Meutya Hafid, Menteri Komunikasi dan Digital (Menkominfo), menjelaskan bahwa Peraturan Pemerintah Nomor 17 Tahun 2025 tentang Tata Kelola Penyelenggaraan Sistem Elektronik dalam Pelindungan Anak (PP Tunas) tidak dimaksudkan untuk membatasi akses internet anak-anak. Menurutnya, aturan tersebut sebenarnya bertujuan untuk membimbing anak-anak agar dapat menggunakan teknologi secara aman dan bertanggung jawab. Ia mengilustrasikan PP Tunas sebagai belajar naik sepeda dengan roda bantu dan menekankan pentingnya melibatkan anak-anak dalam proses penyusunan aturan ini.
Dalam acara Sosialisasi dan Kampanye PP Tunas di Universitas Udayana (Unud), Bali, Meutya juga menyoroti urgensi perlindungan anak di dunia digital. Data dari National Center for Missing and Exploited Children (NCMEC) menunjukkan bahwa Indonesia menempati posisi keempat dunia dan kedua di ASEAN dalam kasus pornografi anak.

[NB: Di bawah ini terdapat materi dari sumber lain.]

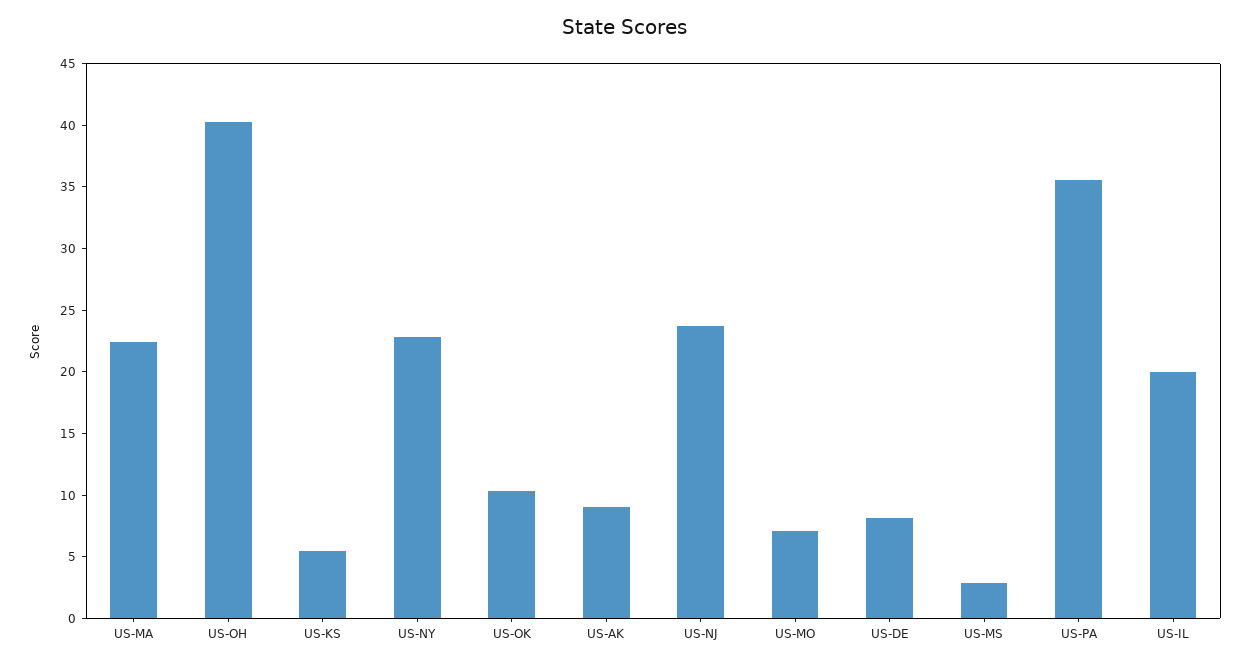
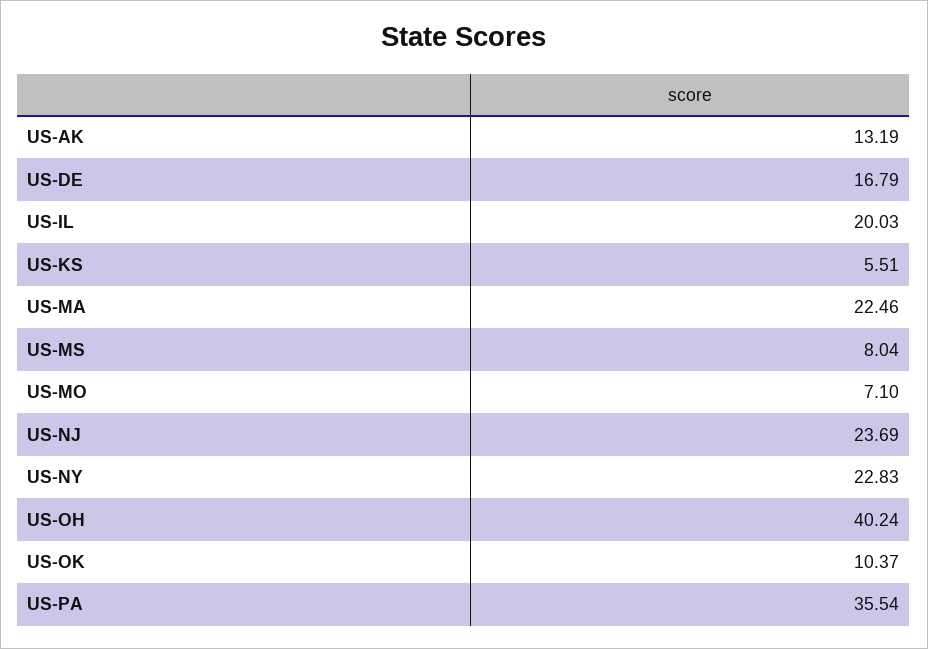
US-AK: 9 -> 13.19
US-DE: 8 -> 16.79
US-MS: 3 -> 8.04

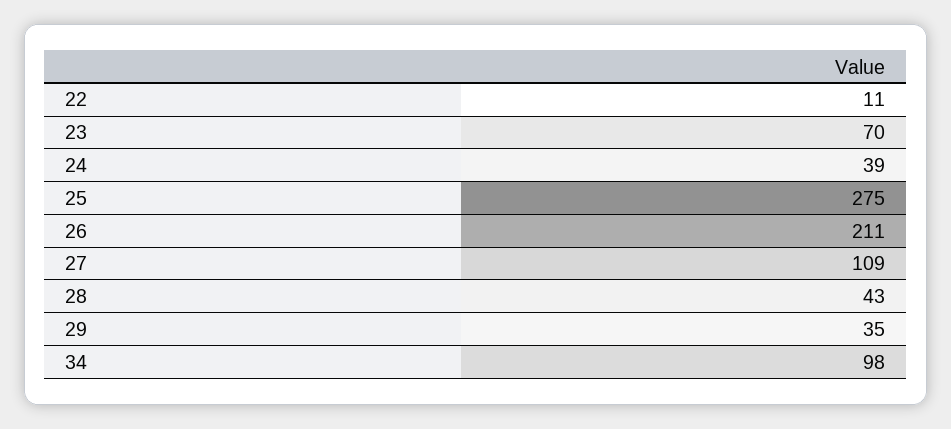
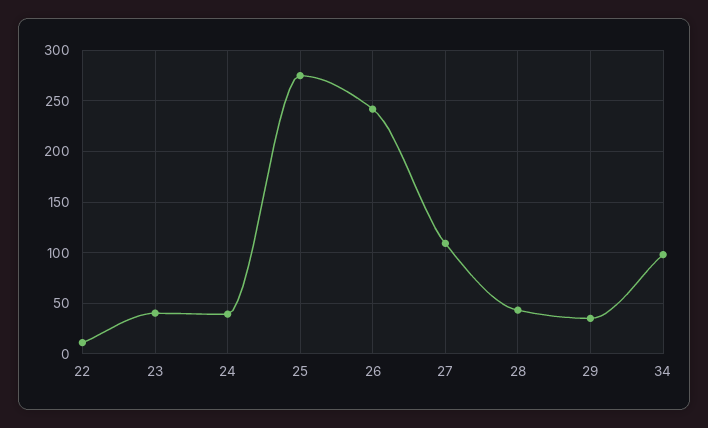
23: 70 -> 40
26: 211 -> 240

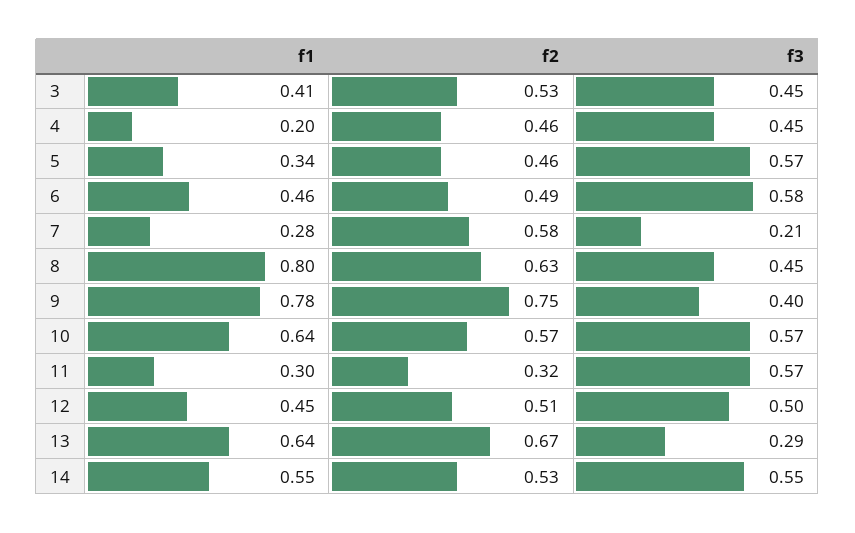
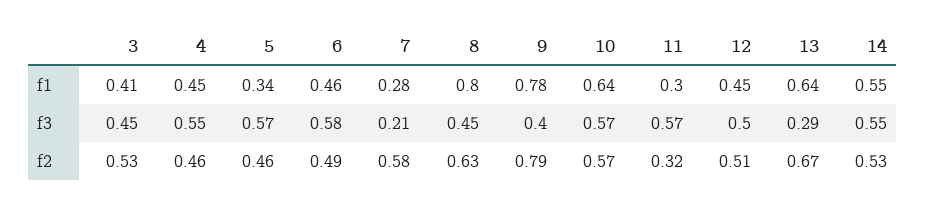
f1, 4: 0.2 -> 0.45
f3, 4: 0.45 -> 0.55
f2, 9: 0.75 -> 0.79

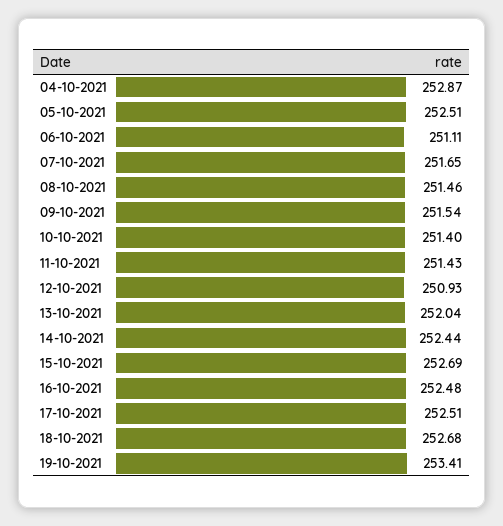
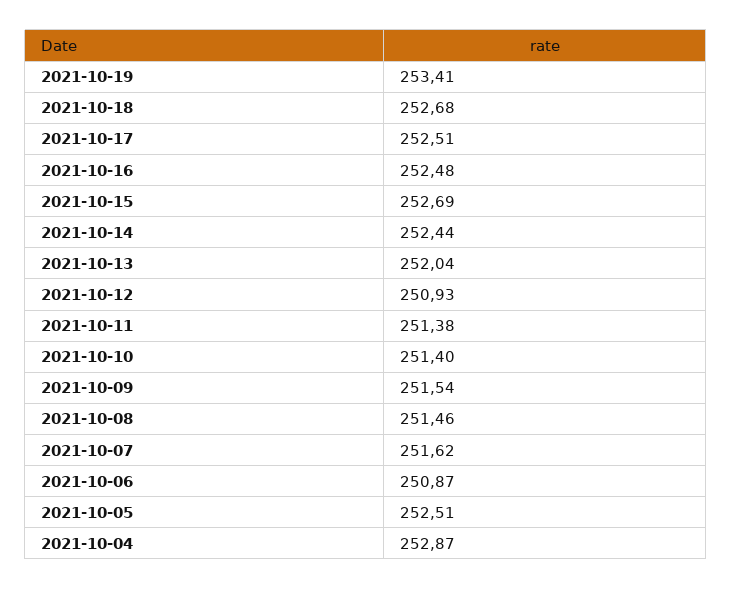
06-10-2021: 251.11 -> 250.87
07-10-2021: 251.65 -> 251.62
11-10-2021: 251.43 -> 251.38

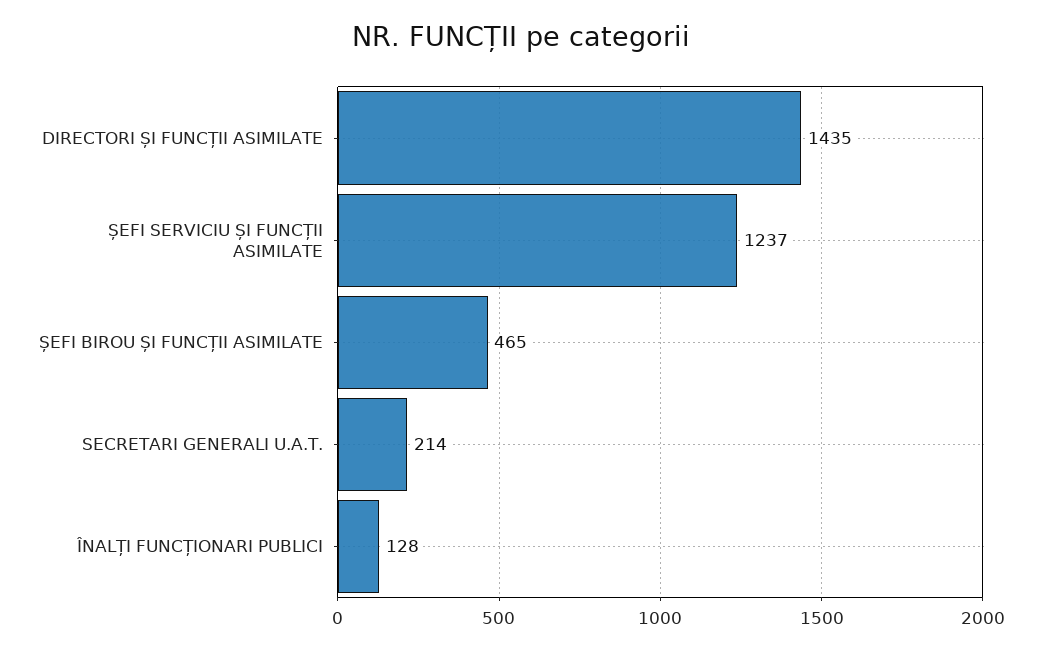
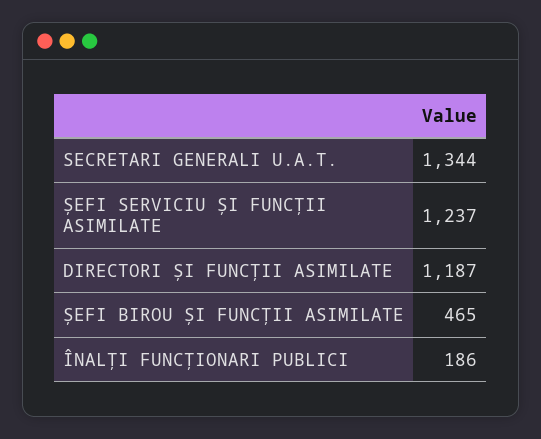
DIRECTORI ȘI FUNCȚII ASIMILATE: 1435 -> 1187
SECRETARI GENERALI U.A.T.: 214 -> 1344
ÎNALȚI FUNCȚIONARI PUBLICI: 128 -> 186

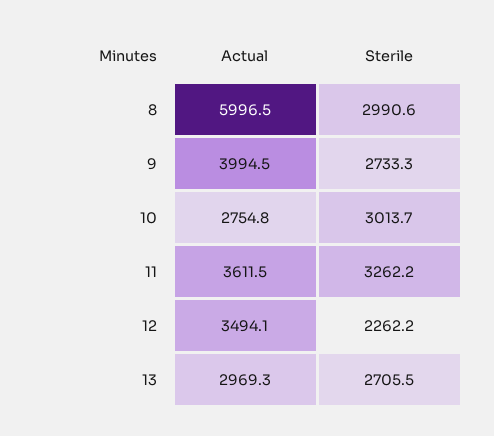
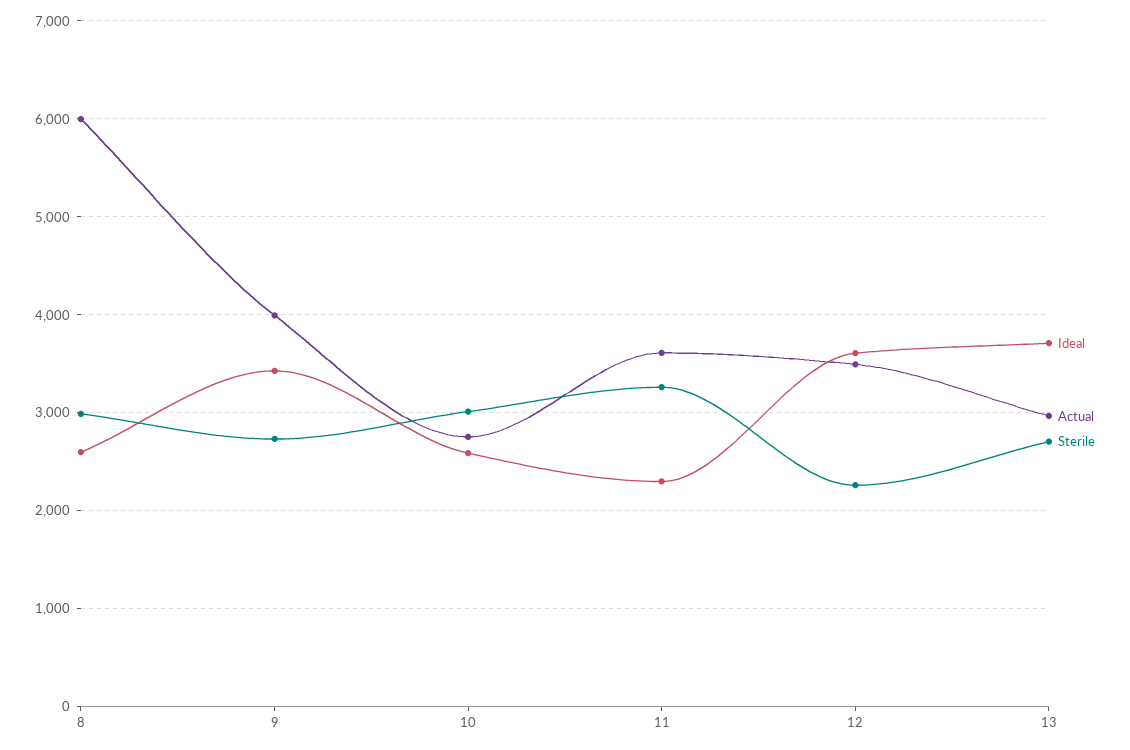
Ideal, 8: none -> 2600
Ideal, 9: none -> 3400
Ideal, 10: none -> 2600
Ideal, 11: none -> 2300
Ideal, 12: none -> 3600
Ideal, 13: none -> 3700

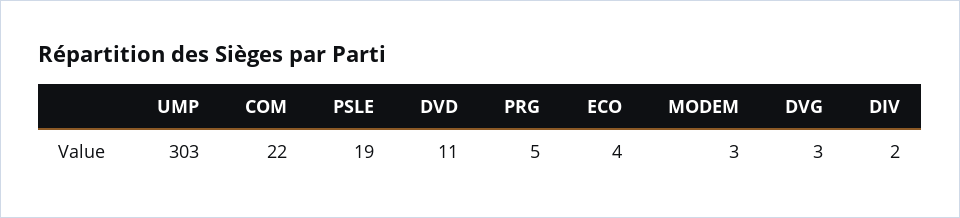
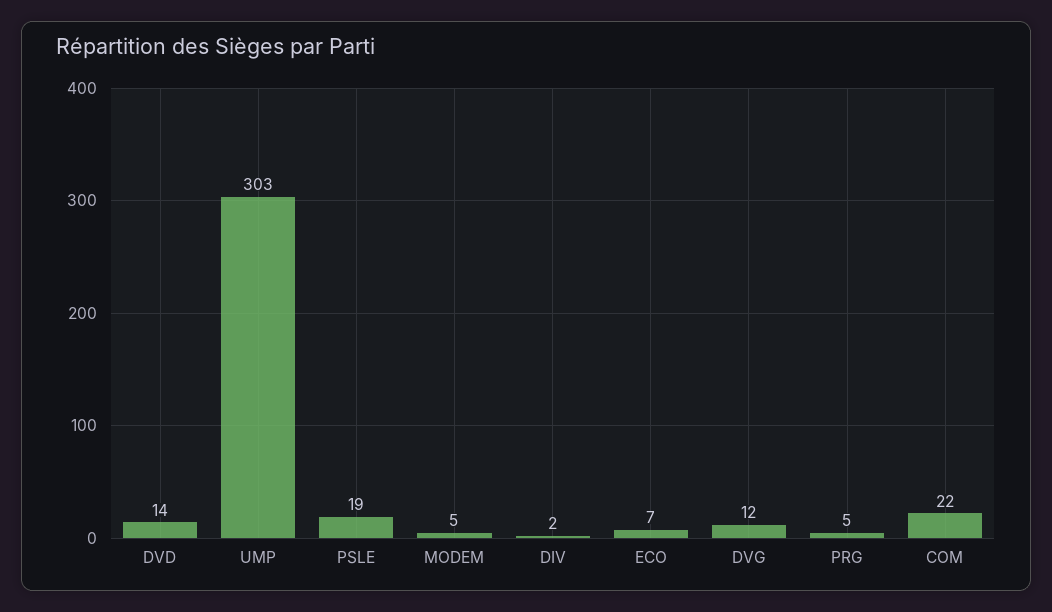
DVD: 11 -> 14
ECO: 4 -> 7
MODEM: 3 -> 5
DVG: 3 -> 12

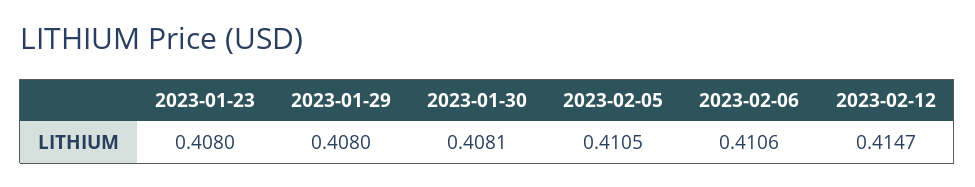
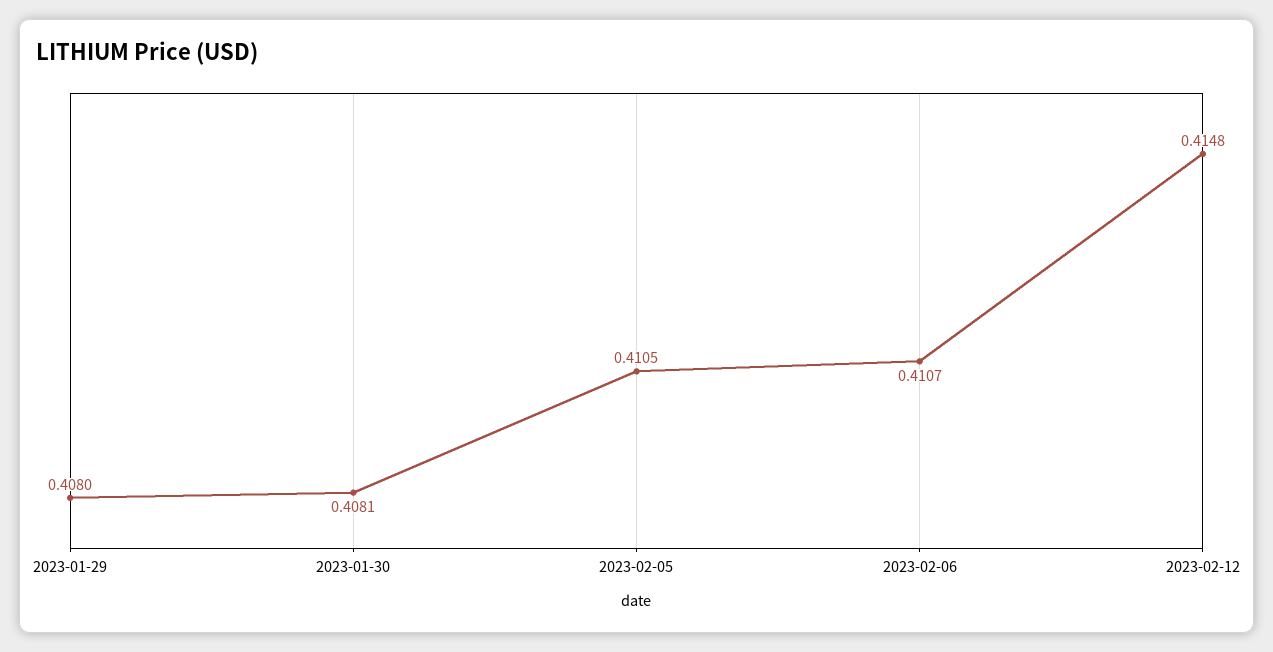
2023-01-23: 0.408 -> none
2023-02-06: 0.4106 -> 0.4107
2023-02-12: 0.4147 -> 0.4148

Menurut Meutya, hal ini merupakan isu besar yang harus dihadapi untuk melindungi masa depan anak-anak Indonesia.
PP Tunas mewajibkan Penyelenggara Sistem Elektronik (PSE) seperti platform media sosial, game online, situs web, dan layanan keuangan digital untuk melaksanakan literasi digital dan melarang praktik profiling anak untuk tujuan komersial. Meutya juga menegaskan bahwa aturan ini merupakan komitmen negara dalam melindungi generasi muda.
Universitas Udayana dipilih sebagai lokasi sosialisasi karena budaya kekeluargaannya yang erat, yang diharapkan dapat menjadi inspirasi bagi provinsi lain. Menkominfo berharap dapat berdiskusi langsung dengan civitas akademika untuk mendapatkan perspektif dan masukan terkait strategi komunikasi sosialisasi PP Tunas. Selain itu, ia juga menekankan pentingnya kolaborasi antara pemerintah, perguruan tinggi, dan masyarakat dalam melindungi anak-anak di ranah digital.